Even up through the end of the episode, though, we never learn who their client is, and the story doesn’t even treat it like a big mystery. The thugs, meanwhile, receive absolutely no development. I don’t even think they get names, let alone anything resembling pathos. They’re just crappy, mean people who want to steal a can of magical ice for a mystery person, whom the show spends literally zero time dwelling on.

There is a cool moment when they’re chasing the thugs, who blow up a bridge, and Luke flies up in the Batwing suit and uses the canister to make a temporary bridge. But that’s the only thing that resembles some Mr. Freeze-style action.

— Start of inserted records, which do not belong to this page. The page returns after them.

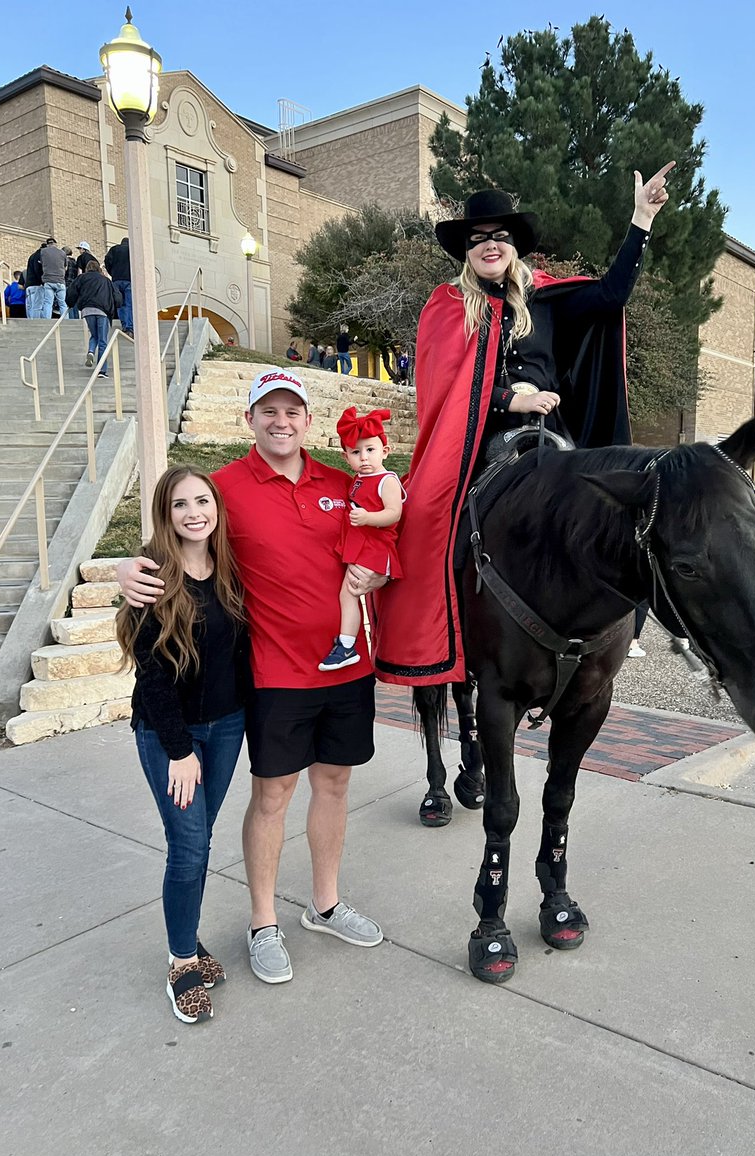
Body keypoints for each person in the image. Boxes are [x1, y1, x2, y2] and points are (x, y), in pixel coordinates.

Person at [117, 369, 386, 988]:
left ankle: (325, 905)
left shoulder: (343, 484)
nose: (281, 421)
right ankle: (263, 923)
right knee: (273, 796)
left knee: (335, 784)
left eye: (292, 411)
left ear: (308, 421)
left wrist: (380, 572)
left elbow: (390, 537)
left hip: (347, 667)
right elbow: (177, 537)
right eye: (269, 411)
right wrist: (127, 571)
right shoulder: (225, 489)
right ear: (250, 420)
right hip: (274, 674)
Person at [373, 166, 675, 687]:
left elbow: (611, 296)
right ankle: (444, 637)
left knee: (615, 514)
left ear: (514, 245)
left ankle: (620, 624)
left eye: (499, 236)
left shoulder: (547, 299)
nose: (489, 245)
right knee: (426, 518)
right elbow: (444, 388)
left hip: (551, 435)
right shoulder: (446, 306)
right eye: (477, 239)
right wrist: (512, 400)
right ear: (466, 251)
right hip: (476, 439)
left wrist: (641, 219)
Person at [116, 465, 251, 1023]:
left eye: (202, 501)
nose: (194, 513)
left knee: (200, 839)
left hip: (227, 727)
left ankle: (187, 938)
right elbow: (150, 674)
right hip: (170, 734)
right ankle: (181, 963)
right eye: (180, 504)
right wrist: (179, 751)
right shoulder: (152, 577)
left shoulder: (231, 568)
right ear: (164, 514)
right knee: (189, 847)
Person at [320, 407, 405, 672]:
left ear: (385, 451)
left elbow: (394, 513)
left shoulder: (386, 480)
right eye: (356, 452)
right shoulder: (359, 479)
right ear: (345, 457)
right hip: (360, 544)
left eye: (370, 450)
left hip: (376, 546)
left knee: (349, 593)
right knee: (347, 593)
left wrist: (368, 518)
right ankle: (348, 642)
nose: (364, 457)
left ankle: (347, 646)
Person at [66, 260, 118, 378]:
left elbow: (71, 291)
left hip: (87, 311)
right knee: (103, 341)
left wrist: (70, 303)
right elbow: (117, 296)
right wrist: (117, 306)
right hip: (103, 311)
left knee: (94, 335)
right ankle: (102, 370)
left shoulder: (81, 278)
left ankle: (90, 352)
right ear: (98, 268)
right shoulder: (105, 280)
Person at [105, 236, 133, 335]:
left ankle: (124, 324)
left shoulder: (114, 249)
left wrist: (112, 272)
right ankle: (129, 327)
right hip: (129, 279)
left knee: (120, 304)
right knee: (129, 304)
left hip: (116, 280)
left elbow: (107, 261)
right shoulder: (131, 250)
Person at [38, 237, 68, 319]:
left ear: (47, 244)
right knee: (62, 303)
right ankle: (65, 320)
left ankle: (47, 321)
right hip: (60, 281)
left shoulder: (43, 251)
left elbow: (41, 263)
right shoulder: (62, 253)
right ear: (55, 244)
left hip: (48, 280)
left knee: (48, 302)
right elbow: (65, 267)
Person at [25, 242, 45, 318]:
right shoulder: (40, 255)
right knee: (37, 306)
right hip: (36, 285)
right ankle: (36, 322)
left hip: (29, 285)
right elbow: (38, 269)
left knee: (30, 307)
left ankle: (30, 322)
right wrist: (42, 281)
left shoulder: (32, 256)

This is not Batman’s legacy

Instead of feeling like Batwoman is exploring Batman’s legacy, what we end up with feels more like early-seasons Arrow. DC liked how profitable the show was but didn’t want it to interfere with their movies, and thus would force the show to dance around the idea of using known villains. It sure seems like that’s what’s happening again here, and it’s disappointing, to say the least.

It makes it hard to care about the rest of the stuff happening in the show. There are potentially interesting threads here: Luke’s arrogant denial about his PTSD, Alice’s apparently disintegrating mind, and Ryan’s family issues. Instead, they end up playing second fiddle to the least interesting possible use of Batman history.

The final moments of the episode hint at the season’s star villain, though, when some vines snake out of the bushes, wrap around Mary’s ankle, and pull her in Sam Raimi style. This part was legitimately cool, and I’m hopeful that Poison Ivy will bring some fresh life to the show. If the show continues tearing through Batman’s best villains with these D-grade stories, though, we’re in for a rough season.